## Task directions:
Copy out all of the material below, swapping every "common name" for "vernacular name" and leaving everything else the same.

## Information provided:

= = = = =

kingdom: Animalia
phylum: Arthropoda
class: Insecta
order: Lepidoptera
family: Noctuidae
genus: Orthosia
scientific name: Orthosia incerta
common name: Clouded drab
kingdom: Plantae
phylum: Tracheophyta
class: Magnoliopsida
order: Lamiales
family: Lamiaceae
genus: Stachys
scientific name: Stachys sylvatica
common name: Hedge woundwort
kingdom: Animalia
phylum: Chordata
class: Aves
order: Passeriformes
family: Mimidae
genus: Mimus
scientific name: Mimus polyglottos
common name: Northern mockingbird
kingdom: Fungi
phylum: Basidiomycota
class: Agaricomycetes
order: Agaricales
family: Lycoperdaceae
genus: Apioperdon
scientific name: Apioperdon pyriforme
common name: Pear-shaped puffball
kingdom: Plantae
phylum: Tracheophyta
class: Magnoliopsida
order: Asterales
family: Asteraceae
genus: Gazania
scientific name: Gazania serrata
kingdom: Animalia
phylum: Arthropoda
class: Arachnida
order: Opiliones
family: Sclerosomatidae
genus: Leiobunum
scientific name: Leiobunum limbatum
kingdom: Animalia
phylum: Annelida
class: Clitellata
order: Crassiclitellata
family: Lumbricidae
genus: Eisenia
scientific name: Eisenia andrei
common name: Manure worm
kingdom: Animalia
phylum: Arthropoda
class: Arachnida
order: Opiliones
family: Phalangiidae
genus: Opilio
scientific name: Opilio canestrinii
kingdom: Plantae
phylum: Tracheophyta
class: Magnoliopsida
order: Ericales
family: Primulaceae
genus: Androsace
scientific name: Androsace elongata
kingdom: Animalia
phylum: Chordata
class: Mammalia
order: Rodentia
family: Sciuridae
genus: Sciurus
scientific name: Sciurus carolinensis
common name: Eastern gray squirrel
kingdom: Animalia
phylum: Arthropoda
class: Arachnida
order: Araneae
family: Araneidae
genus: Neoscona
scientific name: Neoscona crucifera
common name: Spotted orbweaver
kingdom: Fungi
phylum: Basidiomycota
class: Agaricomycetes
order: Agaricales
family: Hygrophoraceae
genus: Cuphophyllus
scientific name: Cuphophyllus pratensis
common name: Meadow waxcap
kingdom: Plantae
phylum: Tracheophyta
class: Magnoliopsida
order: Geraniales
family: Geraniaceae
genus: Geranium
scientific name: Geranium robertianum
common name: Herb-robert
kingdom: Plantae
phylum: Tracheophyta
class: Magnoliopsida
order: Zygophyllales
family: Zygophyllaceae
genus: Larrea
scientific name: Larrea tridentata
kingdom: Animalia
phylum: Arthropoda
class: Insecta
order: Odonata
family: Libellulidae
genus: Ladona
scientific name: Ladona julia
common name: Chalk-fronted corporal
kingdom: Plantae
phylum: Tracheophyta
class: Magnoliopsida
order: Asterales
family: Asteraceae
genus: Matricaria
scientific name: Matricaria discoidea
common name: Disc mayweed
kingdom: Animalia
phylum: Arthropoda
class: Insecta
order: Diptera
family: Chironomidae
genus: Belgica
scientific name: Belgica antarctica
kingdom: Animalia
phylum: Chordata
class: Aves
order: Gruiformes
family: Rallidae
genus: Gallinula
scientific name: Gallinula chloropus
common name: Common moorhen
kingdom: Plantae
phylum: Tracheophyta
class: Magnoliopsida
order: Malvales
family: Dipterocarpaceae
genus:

= = = = =

## Response to the exercise:
kingdom: Animalia
phylum: Arthropoda
class: Insecta
order: Lepidoptera
family: Noctuidae
genus: Orthosia
scientific name: Orthosia incerta
vernacular name: Clouded drab
kingdom: Plantae
phylum: Tracheophyta
class: Magnoliopsida
order: Lamiales
family: Lamiaceae
genus: Stachys
scientific name: Stachys sylvatica
vernacular name: Hedge woundwort
kingdom: Animalia
phylum: Chordata
class: Aves
order: Passeriformes
family: Mimidae
genus: Mimus
scientific name: Mimus polyglottos
vernacular name: Northern mockingbird
kingdom: Fungi
phylum: Basidiomycota
class: Agaricomycetes
order: Agaricales
family: Lycoperdaceae
genus: Apioperdon
scientific name: Apioperdon pyriforme
vernacular name: Pear-shaped puffball
kingdom: Plantae
phylum: Tracheophyta
class: Magnoliopsida
order: Asterales
family: Asteraceae
genus: Gazania
scientific name: Gazania serrata
kingdom: Animalia
phylum: Arthropoda
class: Arachnida
order: Opiliones
family: Sclerosomatidae
genus: Leiobunum
scientific name: Leiobunum limbatum
kingdom: Animalia
phylum: Annelida
class: Clitellata
order: Crassiclitellata
family: Lumbricidae
genus: Eisenia
scientific name: Eisenia andrei
vernacular name: Manure worm
kingdom: Animalia
phylum: Arthropoda
class: Arachnida
order: Opiliones
family: Phalangiidae
genus: Opilio
scientific name: Opilio canestrinii
kingdom: Plantae
phylum: Tracheophyta
class: Magnoliopsida
order: Ericales
family: Primulaceae
genus: Androsace
scientific name: Androsace elongata
kingdom: Animalia
phylum: Chordata
class: Mammalia
order: Rodentia
family: Sciuridae
genus: Sciurus
scientific name: Sciurus carolinensis
vernacular name: Eastern gray squirrel
kingdom: Animalia
phylum: Arthropoda
class: Arachnida
order: Araneae
family: Araneidae
genus: Neoscona
scientific name: Neoscona crucifera
vernacular name: Spotted orbweaver
kingdom: Fungi
phylum: Basidiomycota
class: Agaricomycetes
order: Agaricales
family: Hygrophoraceae
genus: Cuphophyllus
scientific name: Cuphophyllus pratensis
vernacular name: Meadow waxcap
kingdom: Plantae
phylum: Tracheophyta
class: Magnoliopsida
order: Geraniales
family: Geraniaceae
genus: Geranium
scientific name: Geranium robertianum
vernacular name: Herb-robert
kingdom: Plantae
phylum: Tracheophyta
class: Magnoliopsida
order: Zygophyllales
family: Zygophyllaceae
genus: Larrea
scientific name: Larrea tridentata
kingdom: Animalia
phylum: Arthropoda
class: Insecta
order: Odonata
family: Libellulidae
genus: Ladona
scientific name: Ladona julia
vernacular name: Chalk-fronted corporal
kingdom: Plantae
phylum: Tracheophyta
class: Magnoliopsida
order: Asterales
family: Asteraceae
genus: Matricaria
scientific name: Matricaria discoidea
vernacular name: Disc mayweed
kingdom: Animalia
phylum: Arthropoda
class: Insecta
order: Diptera
family: Chironomidae
genus: Belgica
scientific name: Belgica antarctica
kingdom: Animalia
phylum: Chordata
class: Aves
order: Gruiformes
family: Rallidae
genus: Gallinula
scientific name: Gallinula chloropus
vernacular name: Common moorhen
kingdom: Plantae
phylum: Tracheophyta
class: Magnoliopsida
order: Malvales
family: Dipterocarpaceae
genus:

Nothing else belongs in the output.